An Explainable Proxy Model for Multiabel Audio Segmentation
Théo Mariotte, Antonio Almudévar, Marie Tahon, Alfonso Ortega
TL;DR
This work tackles the need for explainable multilabel audio segmentation by introducing an explainable proxy model trained from a pretrained black-box teacher. The proxy uses non-negative matrix factorization (NMF) to map a learned embedding $\mathbf{H}$ to the frequency domain via a fixed or trainable dictionary $\mathbf{W}$, enabling segment- and class-level explanations through identified frequency bins. The training objective combines knowledge distillation, spectral reconstruction, and sparsity: $\mathcal{L}=\alpha\mathcal{L}_{KD}+\beta\mathcal{L}_{NMF}+\gamma\|\mathbf{H}\|_1$, with $\mathbf{X}\approx\mathbf{W}\mathbf{H}$. Experiments on Aragon Radio and DiHard III show that the WavLM-based proxy models achieve performance close to the teacher while offering strong explainability features, including local (segment-level) and global (prototype) explanations that map decisions to spectral components.
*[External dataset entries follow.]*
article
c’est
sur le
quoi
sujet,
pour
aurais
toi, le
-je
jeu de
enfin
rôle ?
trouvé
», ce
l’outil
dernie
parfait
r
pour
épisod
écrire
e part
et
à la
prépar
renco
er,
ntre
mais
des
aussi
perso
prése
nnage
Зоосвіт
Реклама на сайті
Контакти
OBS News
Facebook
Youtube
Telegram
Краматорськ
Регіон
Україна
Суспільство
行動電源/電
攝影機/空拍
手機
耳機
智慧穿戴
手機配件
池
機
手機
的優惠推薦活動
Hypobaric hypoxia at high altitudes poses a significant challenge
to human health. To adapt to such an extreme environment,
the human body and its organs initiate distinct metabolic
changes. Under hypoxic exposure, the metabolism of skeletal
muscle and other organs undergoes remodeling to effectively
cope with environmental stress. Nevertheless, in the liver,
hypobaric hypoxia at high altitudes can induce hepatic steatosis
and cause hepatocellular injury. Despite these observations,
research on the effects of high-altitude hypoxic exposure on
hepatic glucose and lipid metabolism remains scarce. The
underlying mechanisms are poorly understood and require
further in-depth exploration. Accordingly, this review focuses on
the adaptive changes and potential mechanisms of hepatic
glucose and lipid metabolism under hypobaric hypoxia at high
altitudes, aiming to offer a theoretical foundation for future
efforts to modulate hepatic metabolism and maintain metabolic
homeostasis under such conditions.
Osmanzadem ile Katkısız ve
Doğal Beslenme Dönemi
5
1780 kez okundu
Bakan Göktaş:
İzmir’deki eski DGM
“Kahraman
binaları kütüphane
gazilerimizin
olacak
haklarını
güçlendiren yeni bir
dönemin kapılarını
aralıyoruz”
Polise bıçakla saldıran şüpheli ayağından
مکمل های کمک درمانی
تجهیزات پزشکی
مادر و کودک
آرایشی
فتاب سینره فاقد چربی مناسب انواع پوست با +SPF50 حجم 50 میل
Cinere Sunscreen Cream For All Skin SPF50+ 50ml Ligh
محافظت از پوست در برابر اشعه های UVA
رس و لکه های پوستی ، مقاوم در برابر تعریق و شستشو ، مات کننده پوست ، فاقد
This approach provides transparent, frequency-domain insights into multilabel segmentation with practical implications for auditing and trust in audio analysis systems.
Abstract
Audio signal segmentation is a key task for automatic audio indexing. It consists of detecting the boundaries of class-homogeneous segments in the signal. In many applications, explainable AI is a vital process for transparency of decision-making with machine learning. In this paper, we propose an explainable multilabel segmentation model that solves speech activity (SAD), music (MD), noise (ND), and overlapped speech detection (OSD) simultaneously. This proxy uses the non-negative matrix factorization (NMF) to map the embedding used for the segmentation to the frequency domain. Experiments conducted on two datasets show similar performances as the pre-trained black box model while showing strong explainability features. Specifically, the frequency bins used for the decision can be easily identified at both the segment level (local explanations) and global level (class prototypes).